Given data —
*** Block opens ***

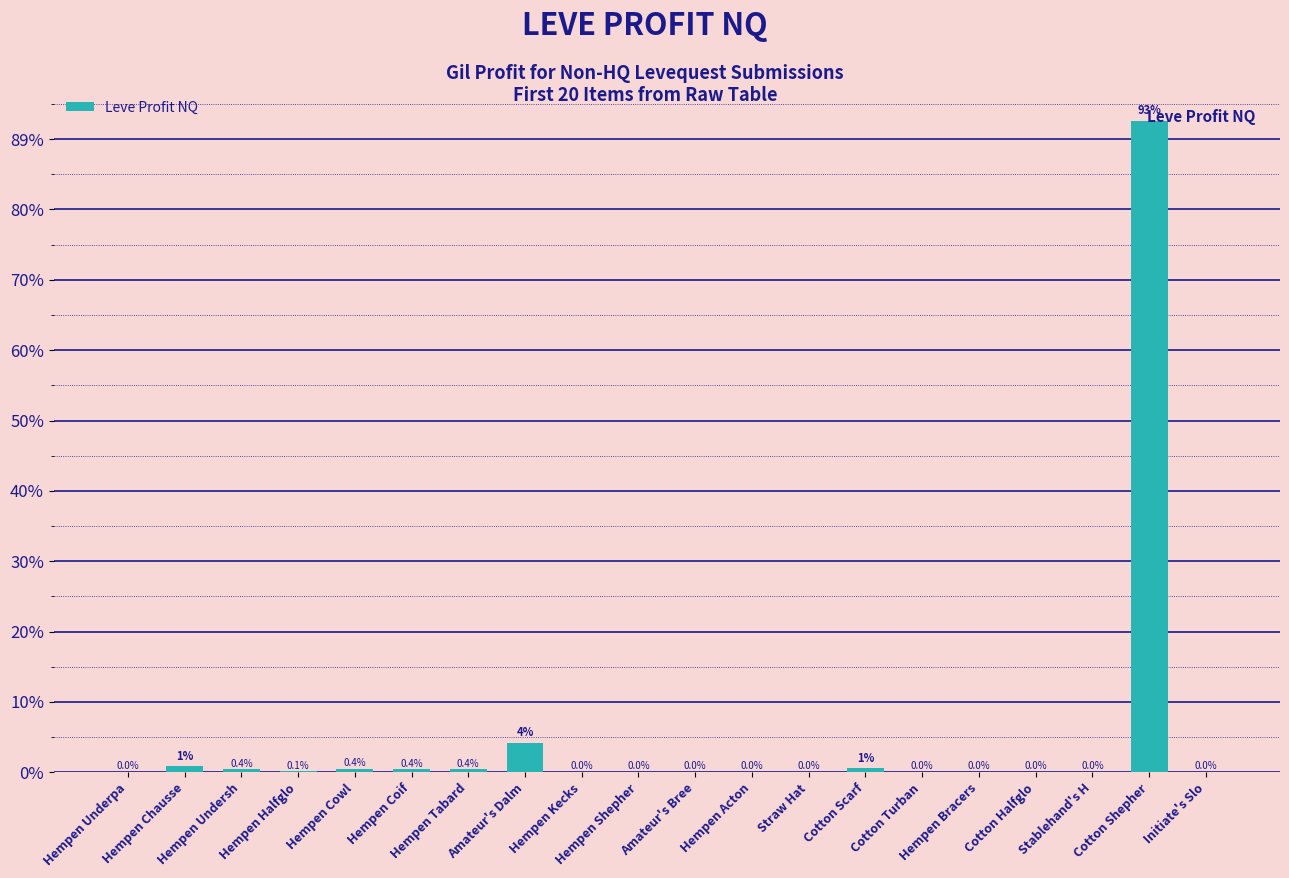

Count the number of categories in the chart.

20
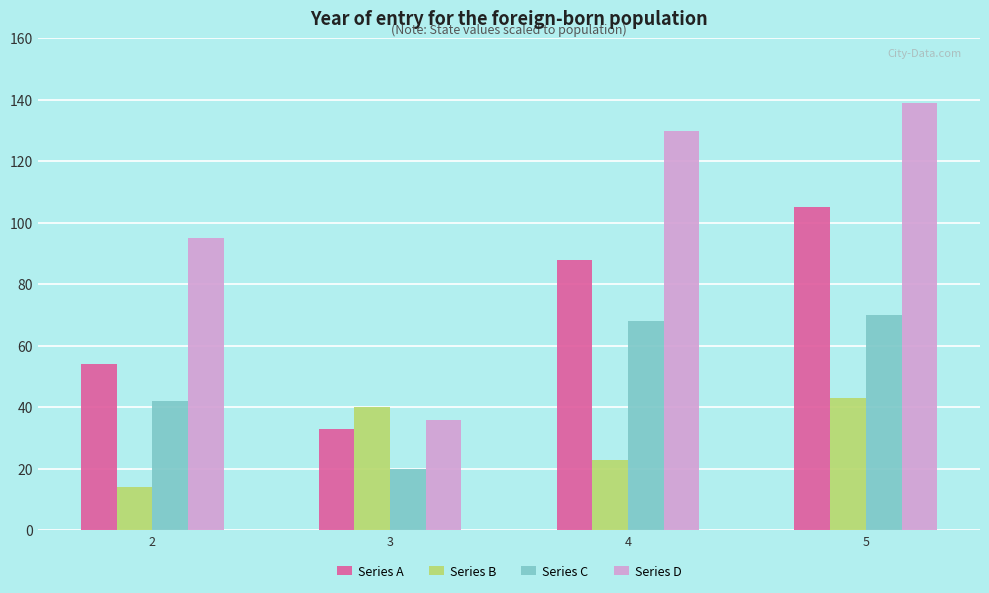

What is the total value across all series at 2?

205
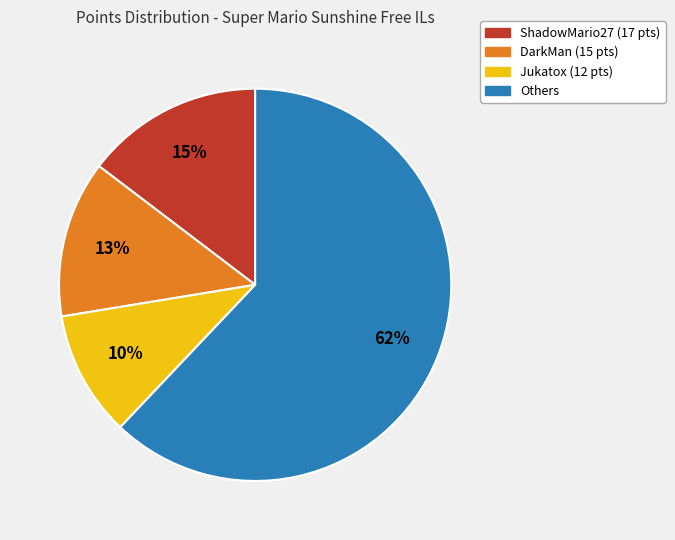

Between ShadowMario27 (17 pts) and Others, which is larger?

Others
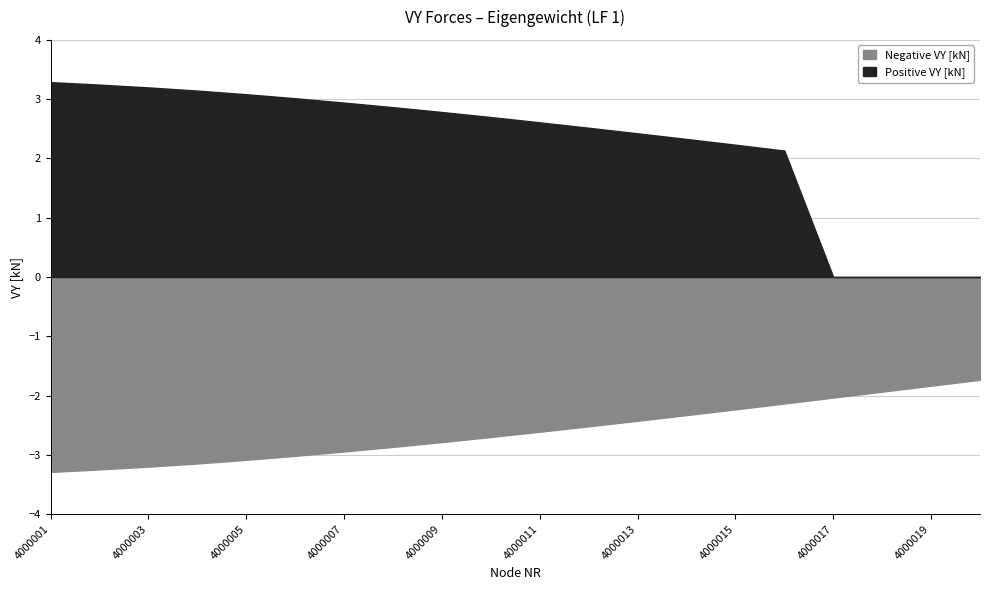

Does the chart have visible grid lines?

Yes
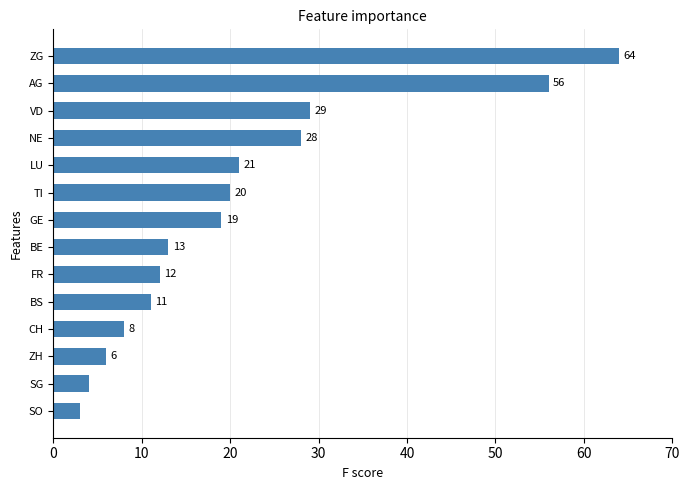

At which label is the value closest to 33?

VD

*** Block closes ***

Task objective —
Print the material above word for word, leaving out the pictures.

Output below —
Count the number of categories in the chart.

20

What is the total value across all series at 2?

205

Between ShadowMario27 (17 pts) and Others, which is larger?

Others

Does the chart have visible grid lines?

Yes

At which label is the value closest to 33?

VD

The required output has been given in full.